They fetch up at a seedy hotel where a conference is in full swing. Sitting in a bar amongst a gaggle of be-suited businessmen, they have ample opportunity to choose any one they wish, and to retire to their hotel rooms. As usual, however, things do not quite go according to plan ...

NEARLY A HAPPY ENDING is a play redolent of the pre-AIDS era when one-night stands were de rigueur for men and women alike. Julie and Maureen seem perfectly happy to accept their role as sex-objects, while the men assume automatically that they are sexy enough to warrant the girls' interest in them. There is something faintly nauseating about such behavior; we always knew it went on, but wonder whether we need to be reminded of it.

Nonetheless, Baz Taylor's production contains several incidental pleasures. There is a wonderful a cappella number from The Square Pegs in praise (or should it be in criticism) of the businessman's life, and Jill Summers - later to appear as Phyllis Pearce in CORONATION STREET - has a memorable cameo as a bathroom attendant.

There are sequences set in a women's slimming-club, with a full musical production number in praise of Maureen's achievement.
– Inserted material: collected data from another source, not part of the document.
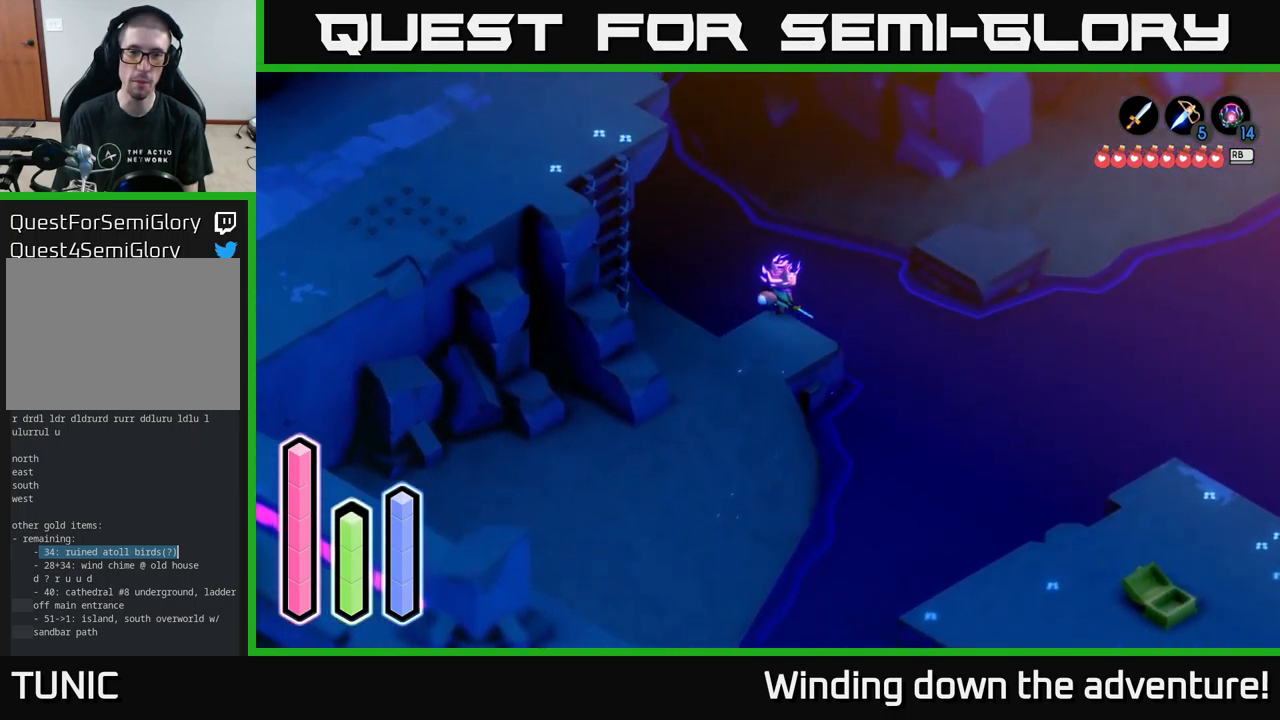
{"buttons": [], "left_stick": "right", "right_stick": "center", "events": [[33, "A", "down"], [317, "A", "up"], [317, "left_stick", "right"]]}
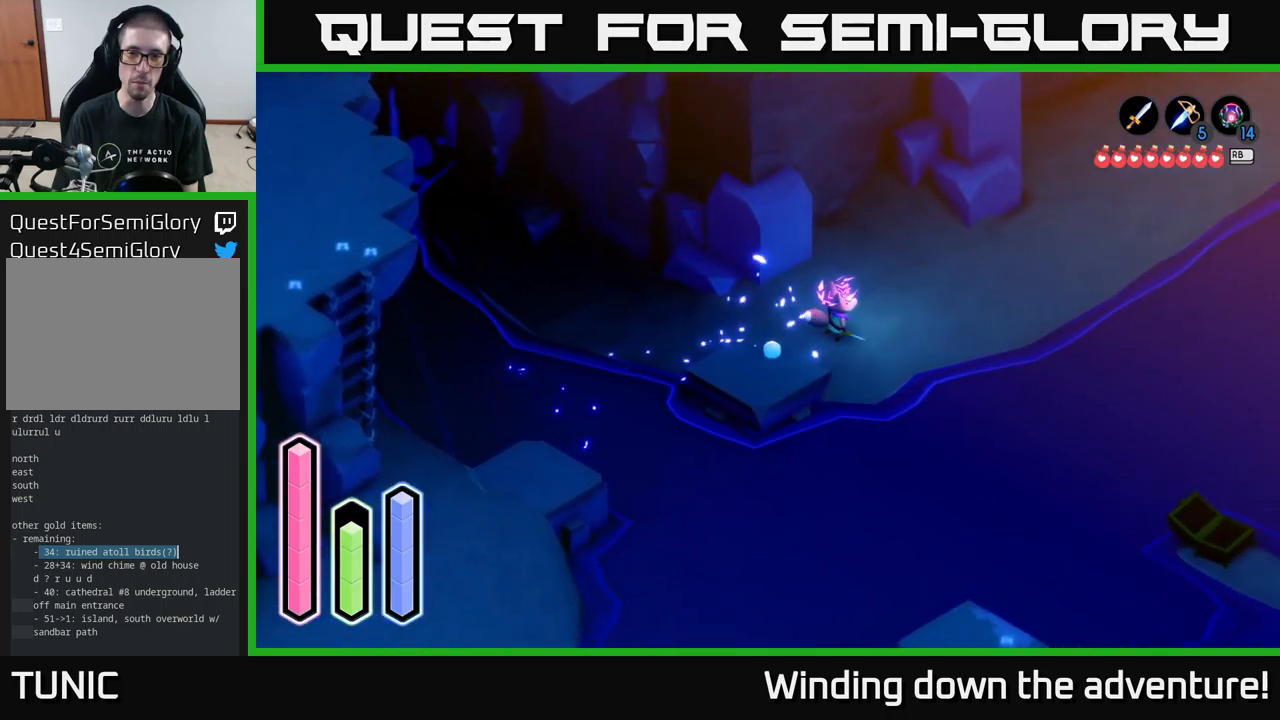
{"buttons": ["L2"], "left_stick": "center", "right_stick": "center", "events": [[83, "left_stick", "up-right"], [300, "L2", "down"], [333, "left_stick", "up-left"], [483, "left_stick", "center"]]}
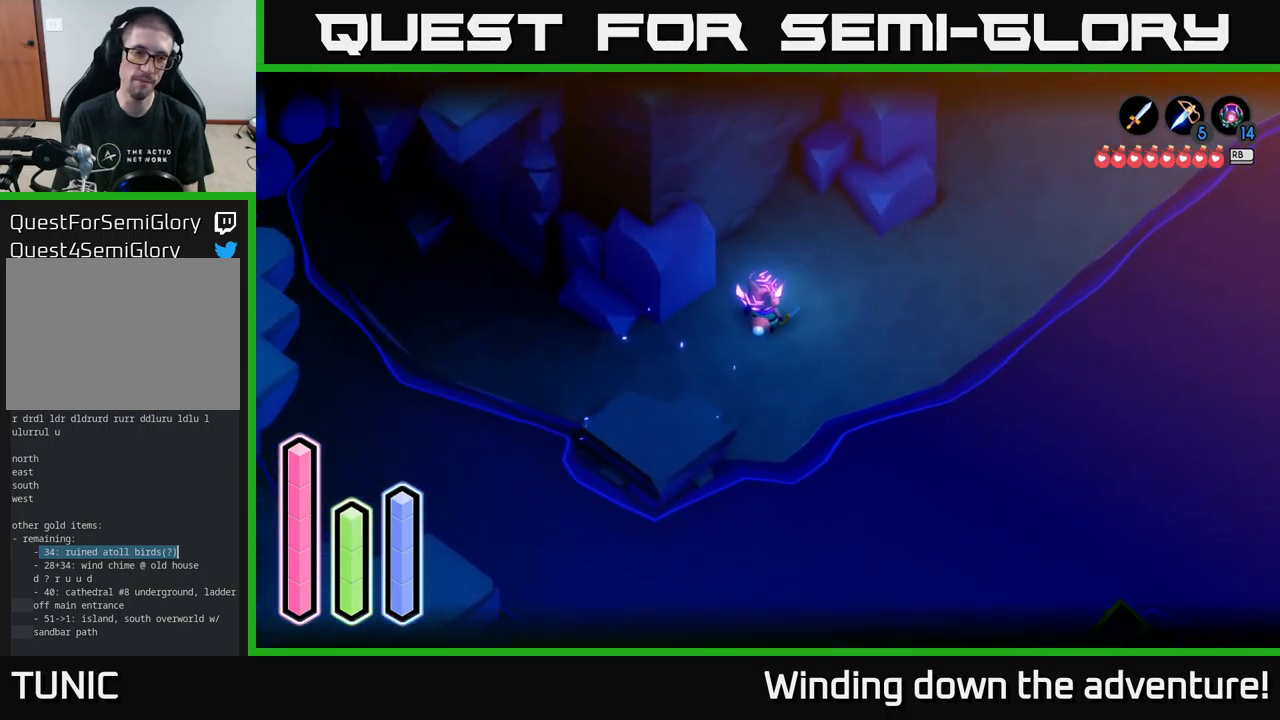
{"buttons": [], "left_stick": "center", "right_stick": "center", "events": [[50, "L2", "up"]]}
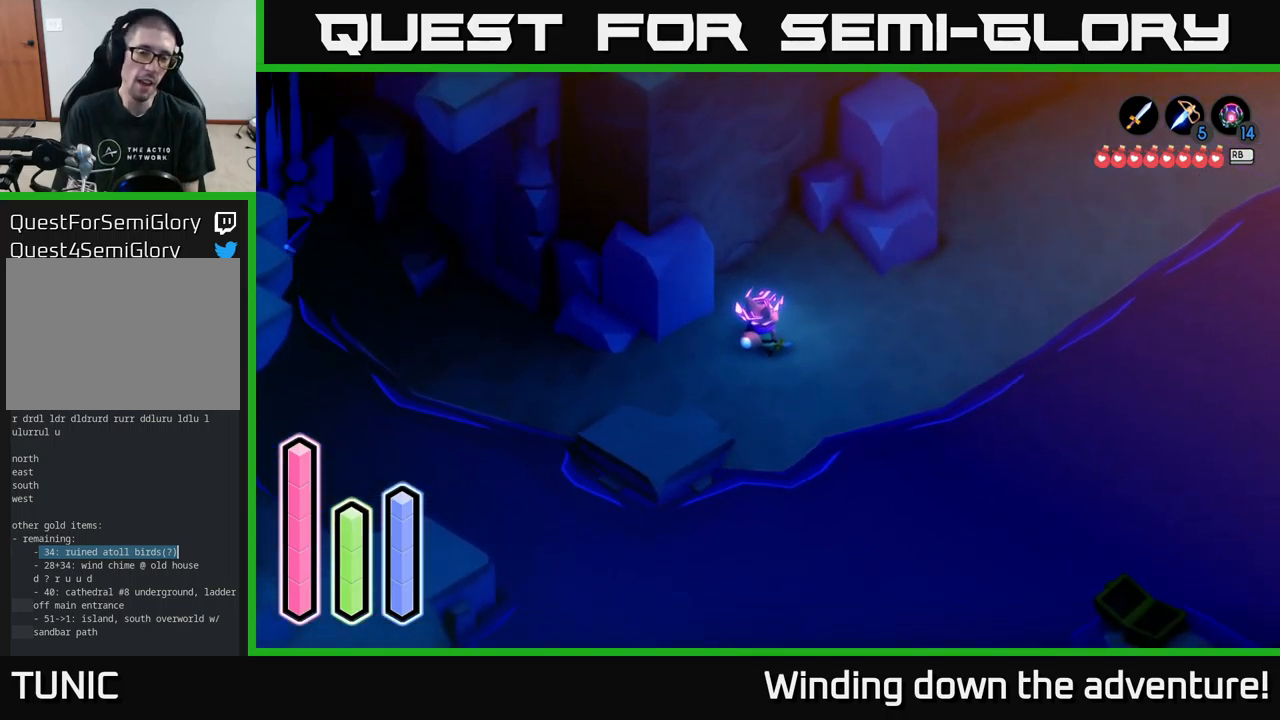
{"buttons": [], "left_stick": "down-right", "right_stick": "center", "events": [[83, "left_stick", "up"], [367, "left_stick", "right"], [467, "left_stick", "down-right"]]}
The leader Madge (Rosemary Williams) has all the false bonhomie characteristic of Matt Lucas's slimming-instructor in LITTLE Britain; it's clear she despises her customers, even while they struggle to refrain from eating chocolates and try crisp-bread sandwiches instead.

NEARLY A HAPPY ENDING ends with the two protagonists going off their separate ways; neither of them have achieved their sexual objectives, but at least their virtue (such as it is) remains intact.